The actual writing of the song came pretty quickly. I mean, it’s all there in the prompt. If only we could get back to the attitudes we often employed as children, full of passion, yes, but also full of grace, creativity, and forgiveness, then maybe we could find ways to solve our problems without violence. 

 

How I’ve Changed

Looking back at myself in that song, I see the idealism that dominated my personality and beliefs. That isn’t to say that I’ve lost all of it now, but, as I’ve grown older, I lean more into the fact that nothing is as simple as we would like it to be. 

I was far removed from my playground days in the mid-2000s. Now, as a parent, I’m reminded that kids are actually not very good at forgiveness. But what they lack in clemency, they more than make up for with forgetfulness. When things are going well for my daughters in their social interactions, past grievances aren’t given a thought. But the moment something negative happens, the emotional war strikes back up. 

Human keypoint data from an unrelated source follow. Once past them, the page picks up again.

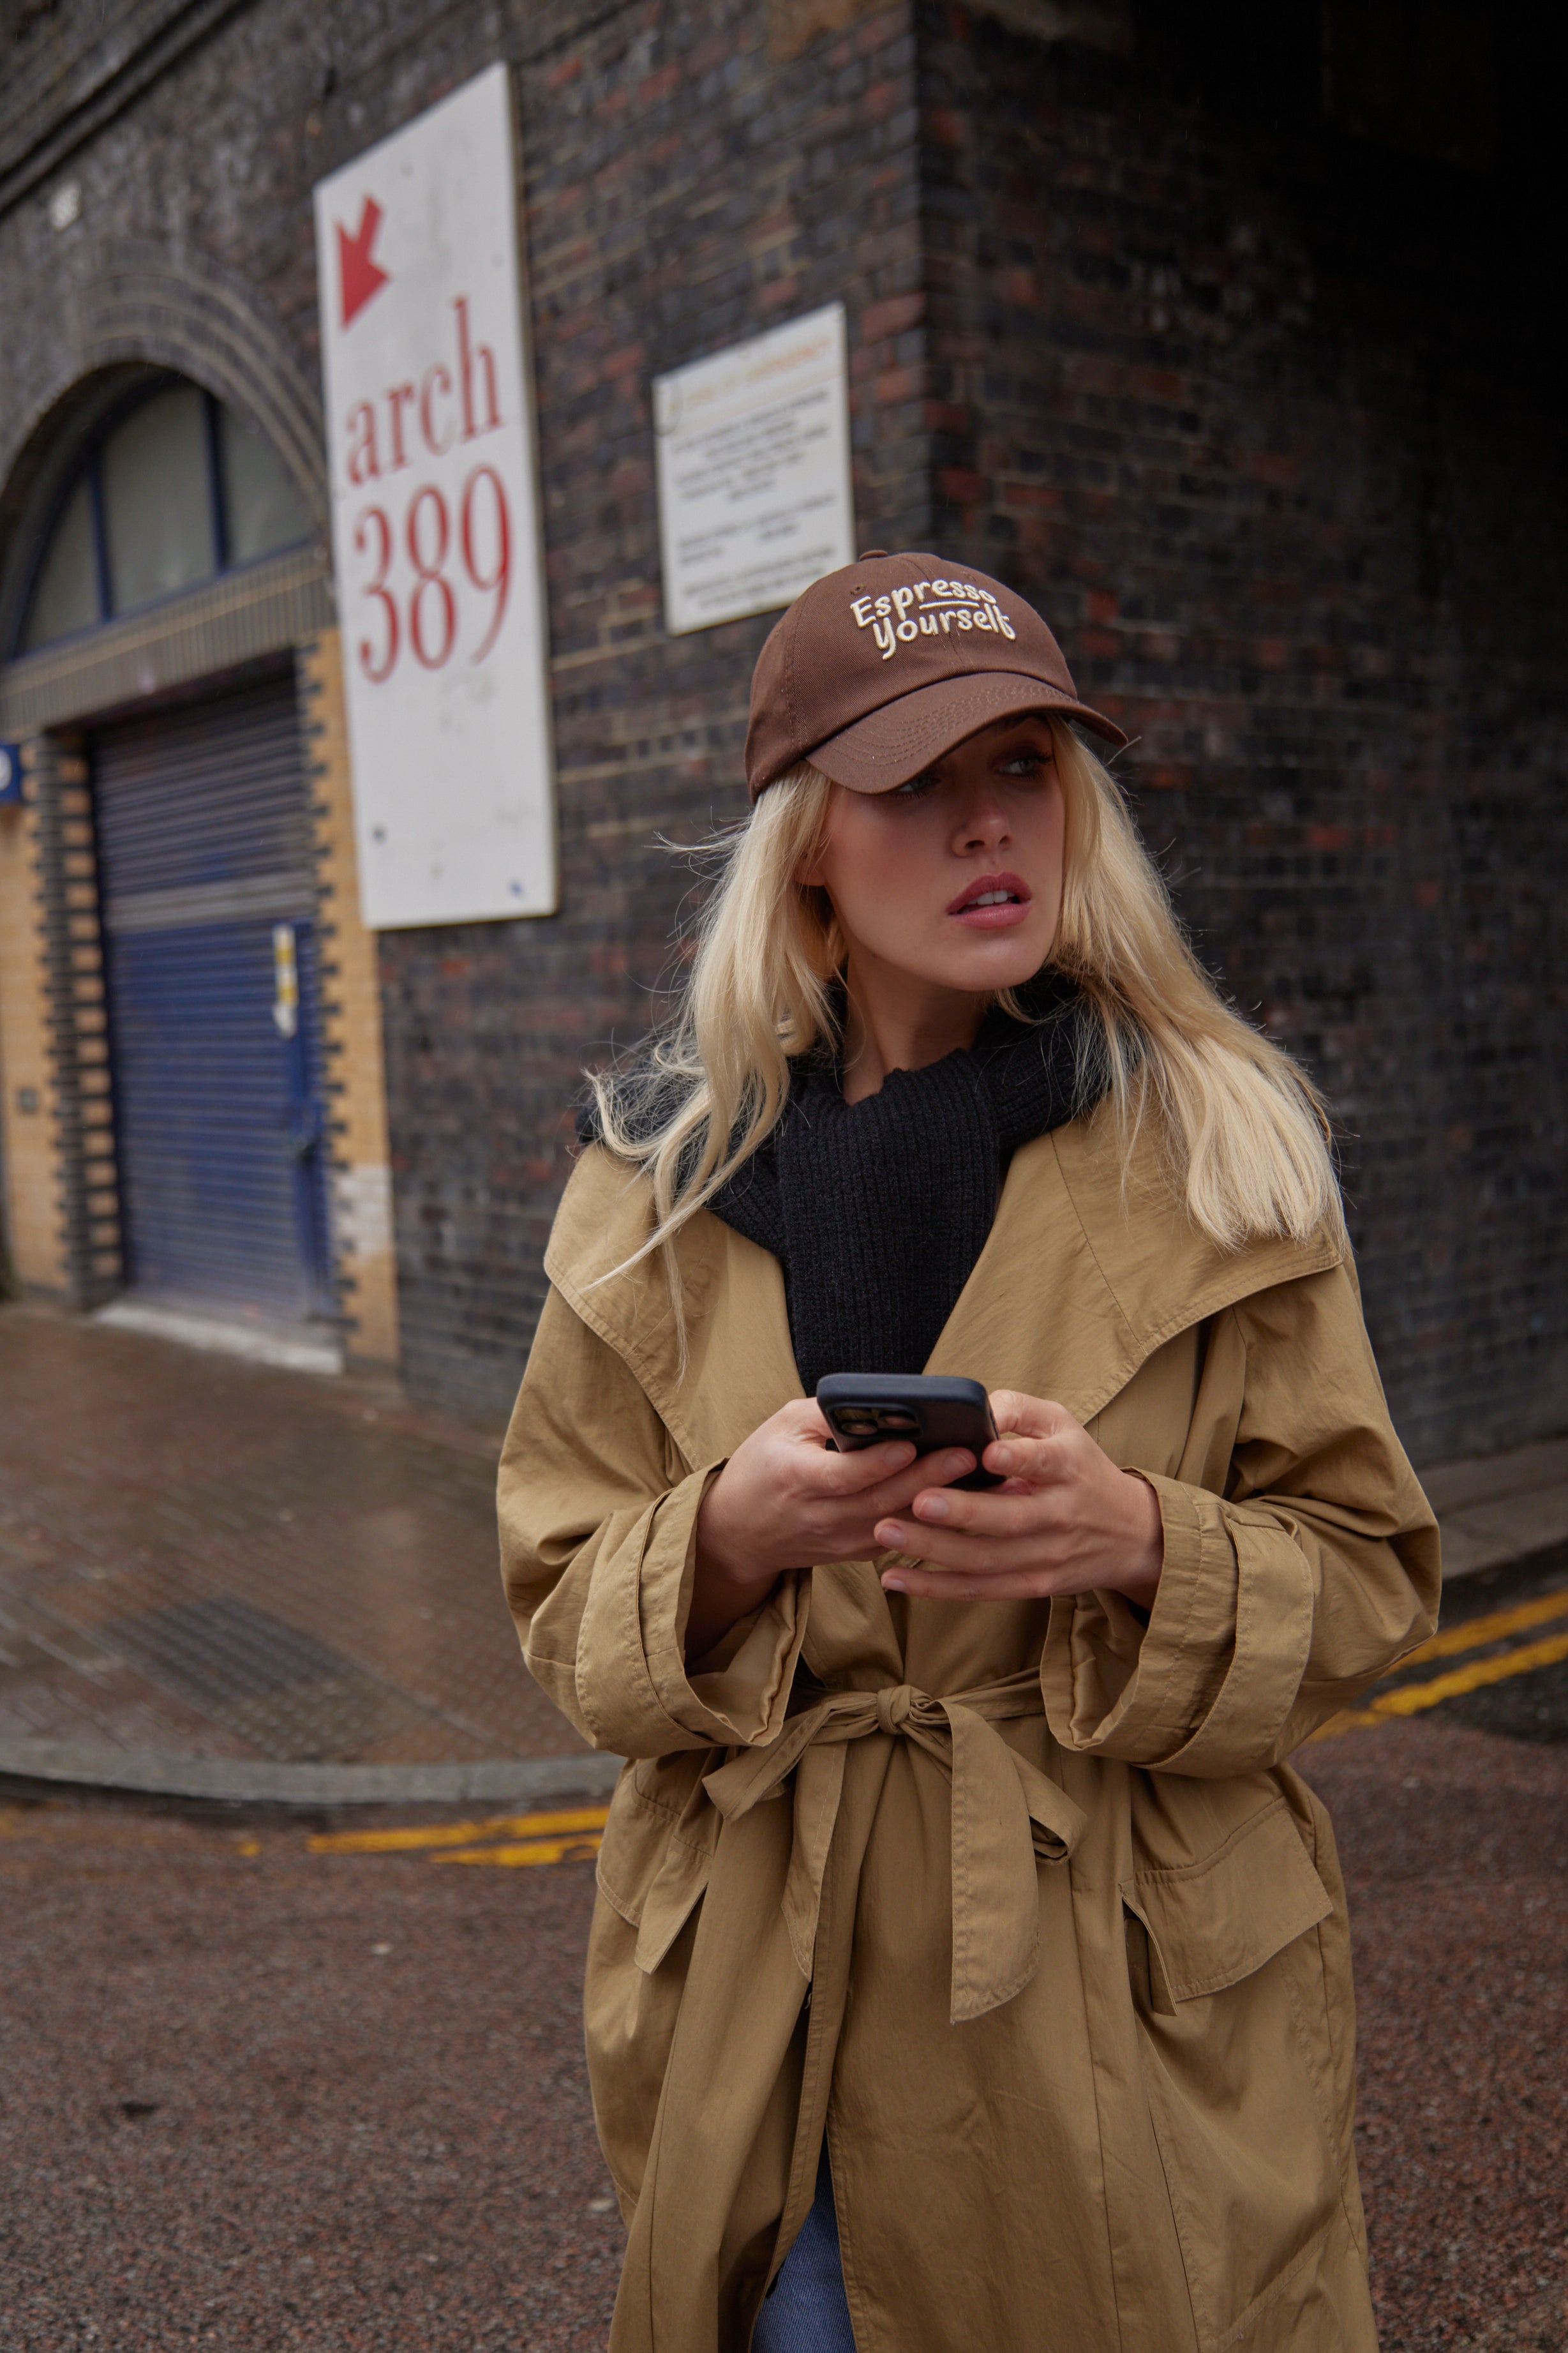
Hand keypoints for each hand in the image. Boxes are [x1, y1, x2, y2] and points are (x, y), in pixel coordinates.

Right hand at [688, 1399, 977, 1657]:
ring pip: (896, 1523)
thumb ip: (827, 1412)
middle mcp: (820, 1516)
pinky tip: (959, 1497)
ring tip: (974, 1474)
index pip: (842, 1476)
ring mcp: (840, 1540)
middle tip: (966, 1453)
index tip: (909, 1446)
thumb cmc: (762, 1467)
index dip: (877, 1463)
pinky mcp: (856, 1552)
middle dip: (927, 1477)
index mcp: (796, 1478)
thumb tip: (880, 1401)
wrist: (738, 1531)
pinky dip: (929, 1519)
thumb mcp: (782, 1426)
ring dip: (937, 1501)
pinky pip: (900, 1536)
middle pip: (880, 1501)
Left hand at [871, 1390, 1162, 1608]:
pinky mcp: (1032, 1584)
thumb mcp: (1062, 1426)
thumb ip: (1019, 1410)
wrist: (1130, 1534)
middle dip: (961, 1512)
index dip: (1019, 1459)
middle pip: (1010, 1519)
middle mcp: (1061, 1515)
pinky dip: (936, 1587)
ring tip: (887, 1532)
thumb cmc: (1081, 1467)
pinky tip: (896, 1577)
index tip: (986, 1453)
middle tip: (916, 1498)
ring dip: (934, 1550)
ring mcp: (1046, 1555)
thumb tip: (976, 1407)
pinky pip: (980, 1589)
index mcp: (1069, 1467)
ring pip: (987, 1559)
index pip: (1047, 1462)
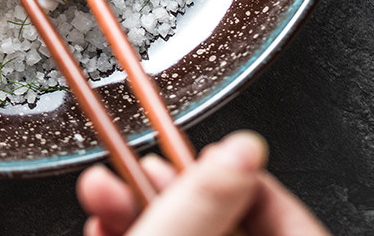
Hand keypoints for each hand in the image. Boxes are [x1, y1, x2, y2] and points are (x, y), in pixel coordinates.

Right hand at [77, 131, 330, 235]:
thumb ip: (202, 196)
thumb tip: (242, 145)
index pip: (273, 203)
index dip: (233, 169)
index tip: (199, 148)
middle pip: (215, 211)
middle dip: (162, 184)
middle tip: (132, 166)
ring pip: (180, 228)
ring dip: (132, 203)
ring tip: (100, 189)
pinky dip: (129, 230)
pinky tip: (102, 221)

The playground conflict is not something that can simply be fixed by coming together momentarily and the same goes for our conflicts as a society. As beautiful as the picture of “crayon bombs” might be, we can’t solve our conflicts through forgetfulness. 

I think about the story of the Christmas Truce of 1914 when German and British troops supposedly put down their weapons to sing carols together. In essence, they lived out my song - only to resume fighting the next day. 

I still love to hear a good idealism. They make me feel warm and fuzzy inside like anything is possible. But I believe that if there is any chance for humanity to find peace, globally or locally, we have to stop waiting for ideals and start putting in the work. Grace, forgiveness, and understanding require practice and intentionality, and most of all humility. 

Yes, let’s “paint the world the color of love,” but we shouldn’t be too entrenched in our own understanding of what that color looks like. We need to listen to people outside of our own community and start seeing love as a multiplicity of color.